Hello? Have you all gone mad? This is not like being a flat-earther. Without any other knowledge, our eyes tell us we do live on a flat earth. This is worse.
Going by the evidence of your own everyday eyes, without any knowledge of math or science, the existence of female and male sexes is an absolute bedrock FACT. It is not a belief. The essence of facts is they go on being facts no matter what you think. You can believe babies are picked up in a cabbage patch. It doesn’t matter. In mammals like humans, they will still arise by a combination of egg and sperm and subsequent pregnancy ending in birth. That’s what a fact looks like.
In contrast, the statement that we have a gendered essence of masculinity or femininity is a belief. It’s a similar concept to the soul. There is no physical, material evidence anyone can point to of, say, a little nugget buried perhaps near the pineal gland which is the locus of a gendered essence.
That’s not to say the belief is wrong. Giordano Bruno believed there were thousands of peopled worlds. He was judged insane (and a heretic). Recently, the probabilities are turning toward his view, although we still have no proof. We have no factual proof of the existence of God, which just means we don’t _know_. A strong feeling that God does or does not exist is not proof. A strong feeling that a gendered essence exists is not proof. It’s meaningful to the believer; not necessarily to anyone else.
Pretending that a fact is somehow equivalent to a belief is nonsense. Facts remain, whether they’re believed or not. Facts will have consequences whether they’re believed or not. Facts must be accommodated so that their consequences aren’t damaging.
Beliefs, on the other hand, just have to be kept to oneself and one’s co-believers. Nobody is under an obligation to participate in someone’s beliefs. Pretending they’re facts to live by just ends in instant absurdity. Imagine a religion (I’m sure there are none like that) which considers nonbelievers subhuman, while the nonbelievers believe the same of the religionists. Since there are no verifiable facts involved, nothing exists to agree on even if they wanted to. The only way out of the absurdity is if one side can annihilate the other. Unless you want eternal war, beliefs can’t be forced on others.
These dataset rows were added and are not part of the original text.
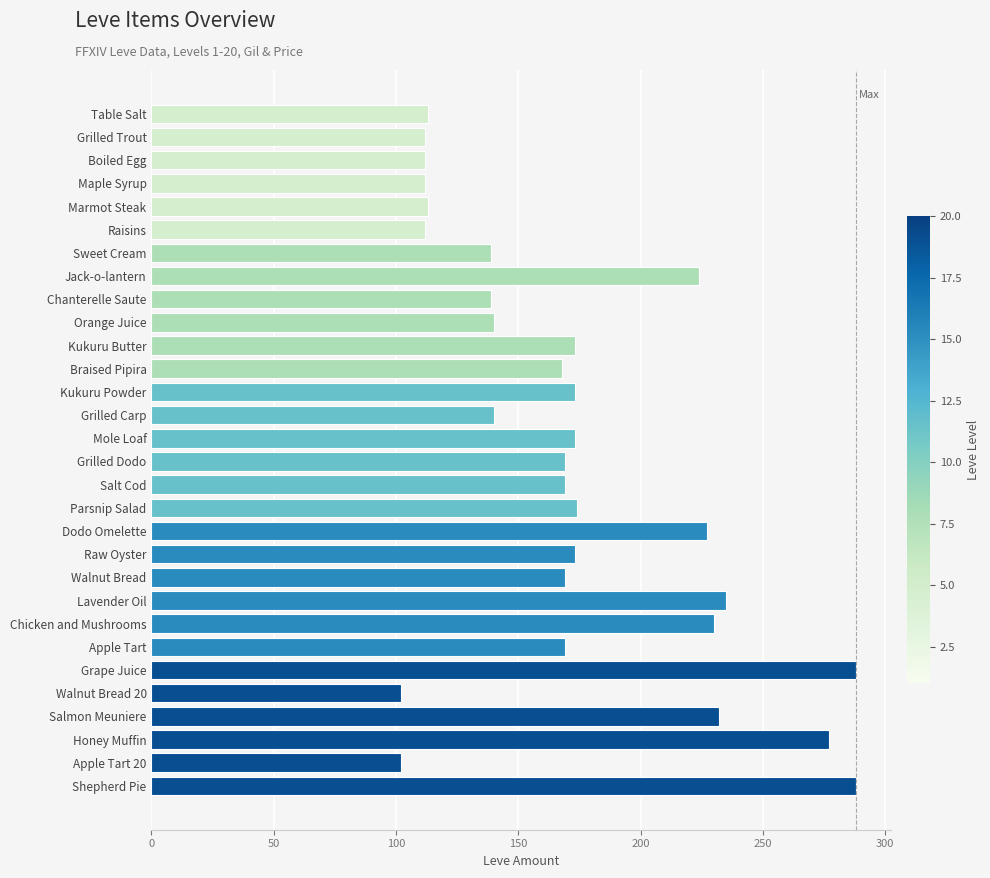

What position from the bottom is Braised Pipira?

19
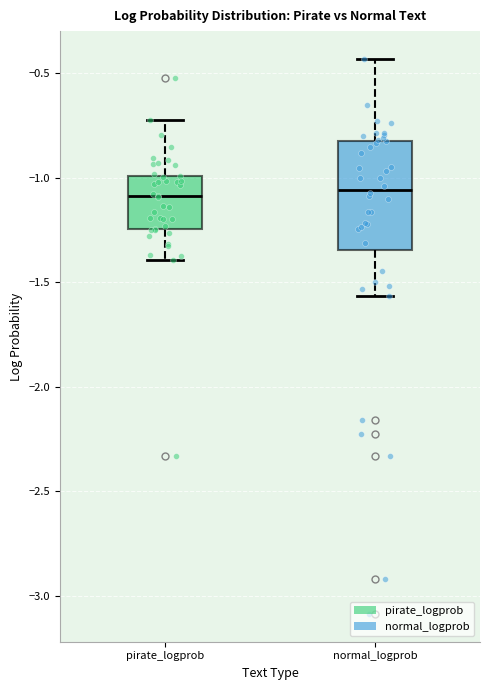

Where does the upper whisker of the box for normal_logprob end on the y-axis? The values are not printed on the chart, so give them approximately, as read against the axis.

-0.45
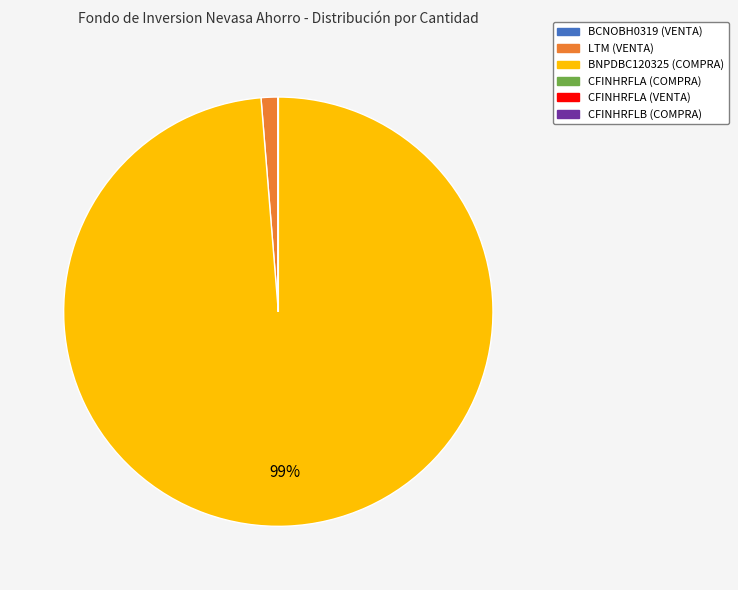

To the nearest percent, what is the average slice percentage?

17%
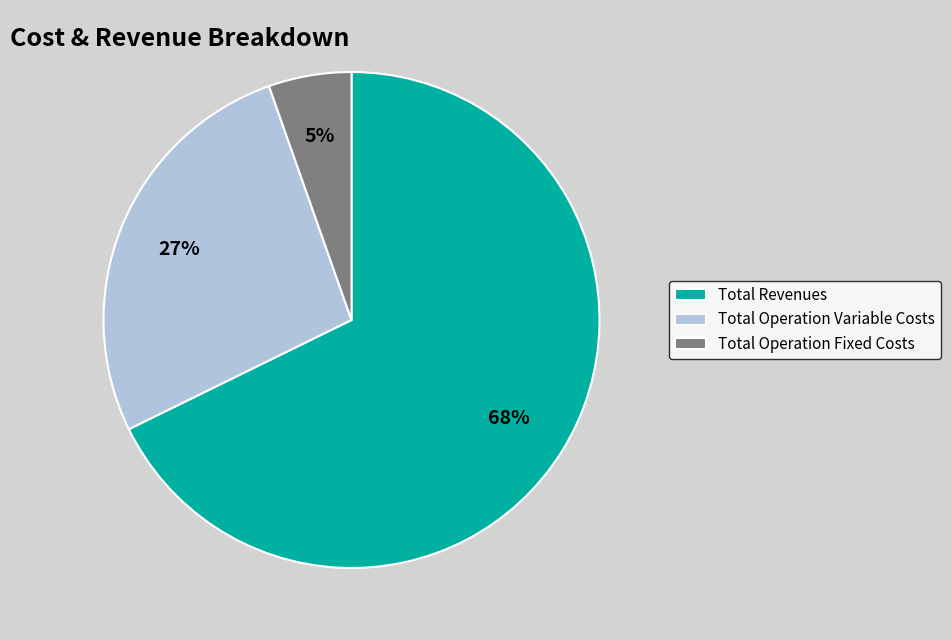

Which slice is the largest?

Total Revenues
Pretending they’re equivalent also implies facts are optional. We don’t have to live by someone else’s beliefs, so we also don’t have to live by any facts they point out. Except that facts go on having consequences no matter what we believe. Eventually, facts can be stubborn enough to kill people if we’re stupid enough to ignore them.
That’s the once and current disaster with the abortion issue. That’s the train we’re on with the trans issue.
Trans civil rights must be respected the same as everyone else’s. One of those rights is to believe what they like. That’s everyone’s right. The UK is making a start by pointing out that beliefs can’t be imposed on others.
The next step is to acknowledge the existence of facts. One of them is the existence of biological sexes.